High Road Campaign (A Project Wilberforce Initiative)

Enough Is Enough®® has remained steadfast in its efforts to thwart cyberbullying since the dawn of Web 2.0.  The "High Road campaign" is designed to confront the global epidemic of hate and cyberbullying by promoting civility, common decency and kindness.

The foundation of the "High Road Campaign" is promoting the practical application of the Golden Rule (“Do unto others as you would have them do unto you”) and the principles of the Prayer of Saint Francis of Assisi.  The “High Road Campaign” encourages parents to teach children to “walk the walk” as well as “talk the talk". It also challenges parents and all adults to model that behavior themselves, especially amidst heated social, political and controversial private and public debates, and encourages Americans, both young and old to constructively focus on what unites, rather than divides.

As part of the High Road campaign, EIE launched the "Random Posts of Kindness" and "Sweet Tweets" campaigns designed to generate a safer, more civil Internet and a reduction in cyberbullying, revenge porn and sexual exploitation online. Children and adults alike are encouraged to participate to create an online epidemic of dignity, respect, and kindness and can utilize EIE's platform of original graphics containing positive and uplifting messages to share on social media.

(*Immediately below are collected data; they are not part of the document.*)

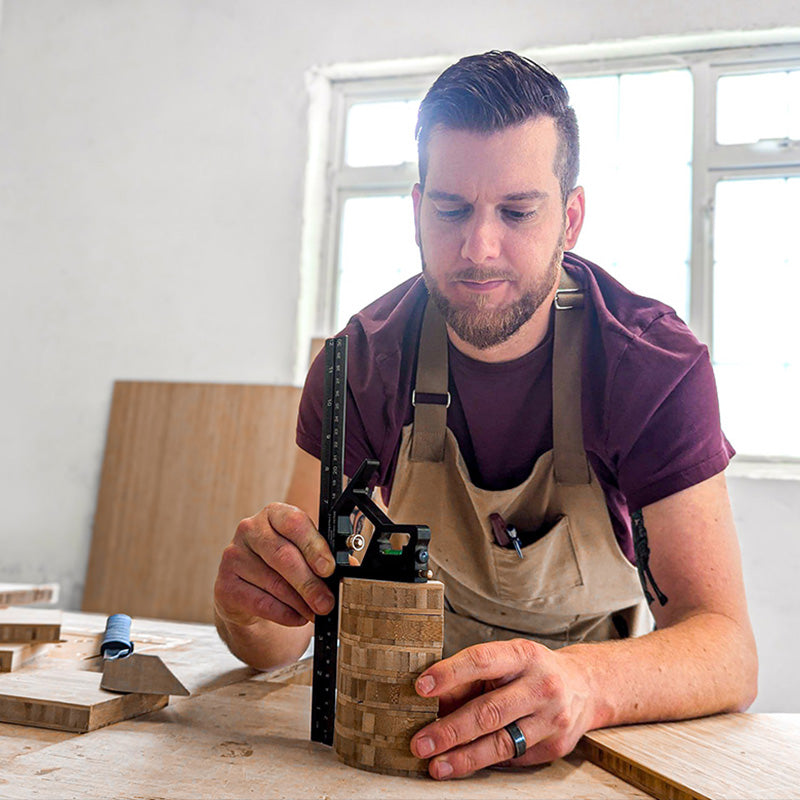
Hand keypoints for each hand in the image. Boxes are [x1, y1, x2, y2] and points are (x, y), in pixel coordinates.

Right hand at [213, 503, 335, 629]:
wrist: (248, 591)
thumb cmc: (282, 566)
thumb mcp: (303, 553)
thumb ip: (324, 557)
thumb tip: (348, 568)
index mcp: (274, 514)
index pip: (294, 522)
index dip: (314, 546)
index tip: (328, 569)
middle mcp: (250, 529)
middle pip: (283, 555)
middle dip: (309, 583)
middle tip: (326, 602)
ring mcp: (233, 555)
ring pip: (273, 582)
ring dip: (300, 602)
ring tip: (315, 612)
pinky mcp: (225, 585)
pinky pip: (260, 602)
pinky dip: (284, 614)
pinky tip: (297, 617)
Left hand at [409, 639, 593, 779]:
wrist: (584, 686)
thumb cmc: (532, 671)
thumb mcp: (505, 661)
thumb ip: (470, 678)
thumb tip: (431, 701)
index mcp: (522, 655)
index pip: (481, 661)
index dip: (449, 673)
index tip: (421, 687)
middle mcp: (540, 685)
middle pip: (489, 711)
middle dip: (450, 729)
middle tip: (420, 742)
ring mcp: (551, 718)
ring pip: (502, 743)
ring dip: (464, 757)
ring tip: (436, 764)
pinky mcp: (555, 746)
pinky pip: (514, 758)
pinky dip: (485, 762)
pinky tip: (463, 764)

Additionally, users can use the graphics to personalize their own messages.

There is no doubt that the treating the others they way you would want to be treated can make the digital world a kinder, more positive place. So, what might taking the High Road look like in the digital world?

  • If you wouldn’t say something to a person’s face, don’t say it online.
  • When conflicts move from online discussions to name calling and insulting words, it’s time to back down. Take the dialogue offline and resolve your differences there.
  • When you notice someone ganging up on a fellow classmate, co-worker or friend in a post, tweet or message, instead of joining in on an online mob assault, decide to offer an encouraging word to help diffuse the situation.
  • If you’ve been insulted or criticized on a social platform, don’t sink to the level of disrespect by responding with more disparaging words in return; rather, stand up for yourself in a mature manner, or ignore the comment all together.
  • Ever been wrong about something, quickly admit it.  Your acknowledgement may even be well respected! In the same way, when proven right, avoid the temptation to boast.
  • If you wronged someone, be swift take the high road and ask for forgiveness.

Consider the change we could make in the online (and offline!) world by simply taking the high road.  We’d likely see a drop in the 38 percent of students who report being cyberbullied online. Related issues of depression and suicide may also experience a decrease, and the internet would return to a place of information sharing and gathering as is was before social media hit the scene, as opposed to a form for attacks and humiliation. Taking the high road can be your way of making the world we live in a better place.